International Journal of Technology Assessment in Health Care

METHODS

Setting priorities in clinical and health services research: Properties of an adapted and updated method

Silvina Berraa1, Emília Sáncheza1, Joan M. V. Ponsa2, Cristian Tebéa3, Jordi Alonsoa4 and Marta Aymericha5

a1 Catalan Agency for Health Technology Assessment and Research (CAHTA) and CIBERESP (CIBER en Epidemiología y Salud Pública), Spain

a2 Department of Health, Catalonia; Catalan Agency for Health Technology Assessment and Research (CAHTA); and CIBERESP (CIBER en Epidemiología y Salud Pública), Spain

a3 Catalan Agency for Health Technology Assessment and Research (CAHTA) and CIBERESP (CIBER en Epidemiología y Salud Pública), Spain

a4 IMIM – Hospital del Mar; Pompeu Fabra University Barcelona; and CIBERESP (CIBER en Epidemiología y Salud Pública), Spain

a5 University of Girona

Abstract

Objectives: The objectives of this study is to review the set of criteria of the Institute of Medicine (IOM) for priority-setting in research with addition of new criteria if necessary, and to develop and evaluate the reliability and validity of the final priority score.

Methods: Based on the evaluation of 199 research topics, forty-five experts identified additional criteria for priority-setting, rated their relevance, and ranked and weighted them in a three-round modified Delphi technique. A final priority score was developed and evaluated. Internal consistency, test–retest and inter-rater reliability were assessed. Correlation with experts’ overall qualitative topic ratings were assessed as an approximation to validity.

Results: All seven original IOM criteria were considered relevant and two new criteria were added (“potential for translation into practice”, and “need for knowledge”). Final ranks and relative weights differed from those of the original IOM criteria: “research impact on health outcomes” was considered the most important criterion (4.23), as opposed to “burden of disease” (3.92). Cronbach's alpha (0.75) and test–retest stability (interclass correlation coefficient = 0.66) for the final set of criteria were acceptable. The area under the receiver operating characteristic curve for overall assessment of priority was 0.66.

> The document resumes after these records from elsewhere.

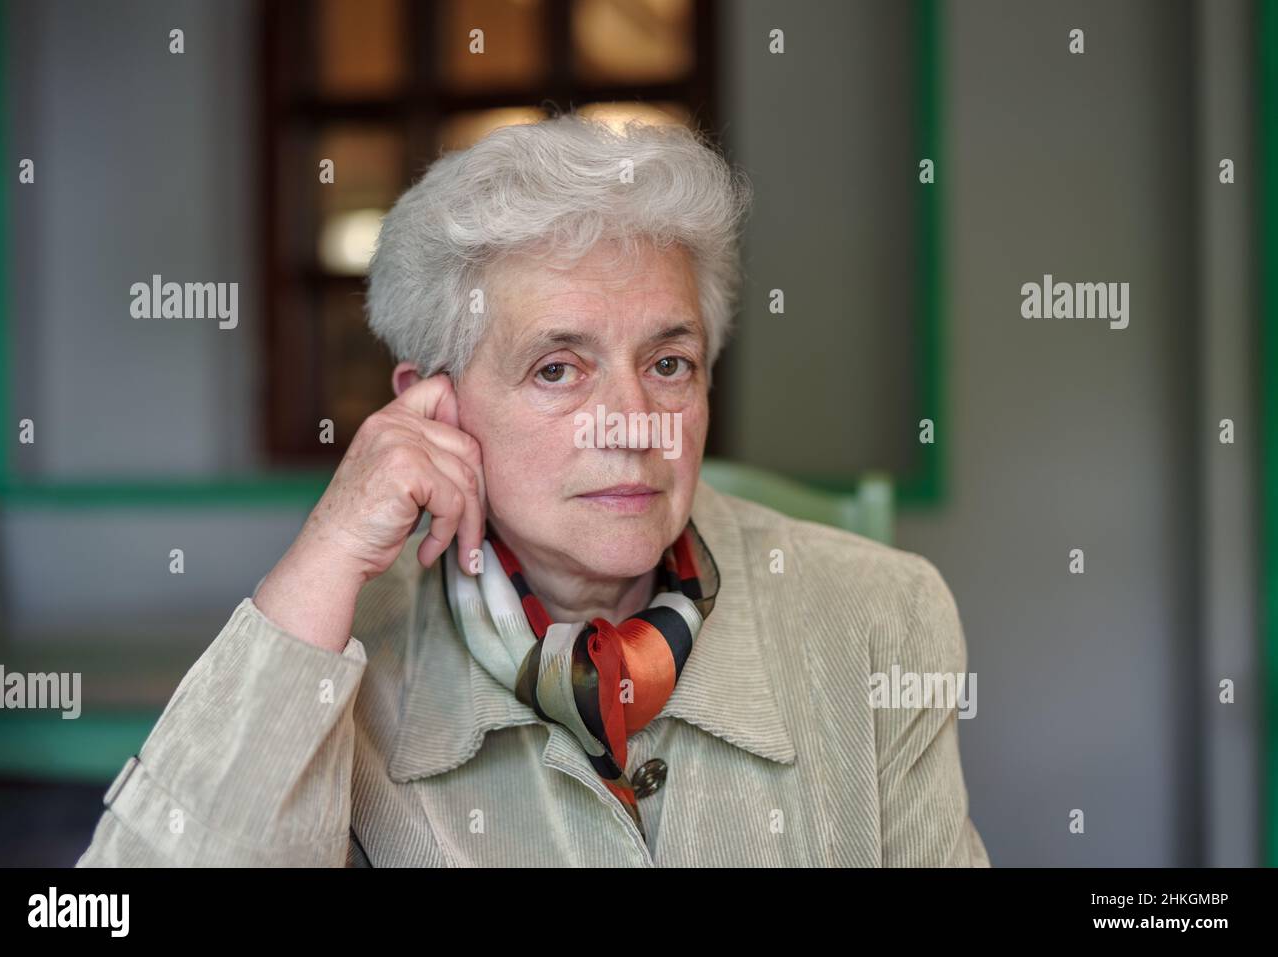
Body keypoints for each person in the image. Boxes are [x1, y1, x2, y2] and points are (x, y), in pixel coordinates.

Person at [76, 114, 990, 867]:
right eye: (558, 369)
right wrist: (329, 548)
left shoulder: (880, 617)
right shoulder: (348, 655)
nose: (634, 423)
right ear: (435, 408)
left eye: (669, 363)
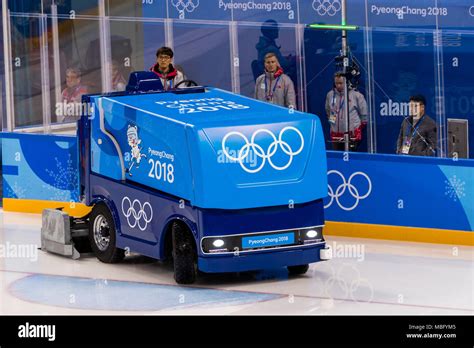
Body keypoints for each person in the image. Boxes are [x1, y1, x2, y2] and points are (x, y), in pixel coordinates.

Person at [325, 72, 368, 151]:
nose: (338, 85)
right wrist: (332, 123)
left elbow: (364, 112)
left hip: (352, 134)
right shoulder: (330, 95)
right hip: (336, 134)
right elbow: (328, 111)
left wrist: (358, 127)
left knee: (351, 157)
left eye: (341, 83)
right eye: (336, 83)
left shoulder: (356, 95)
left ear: (347, 82)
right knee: (338, 158)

Conclusions: A reliable instrument for prioritizing topics in clinical and health services research has been developed. Further evaluation of its validity and impact on selecting research topics is required.

Footnotes

We thank the researchers and professionals who participated as reviewers in the 2006 Call for Topics and who voluntarily accepted to participate in this consensus procedure. This made it possible to develop the tool without a need for further funding. The authors also express their gratitude to Cristina Jaldón and Maite Solans for their administrative and technical support, and Drs. Gaietà Permanyer and José Asúa for reviewing previous reports of this work.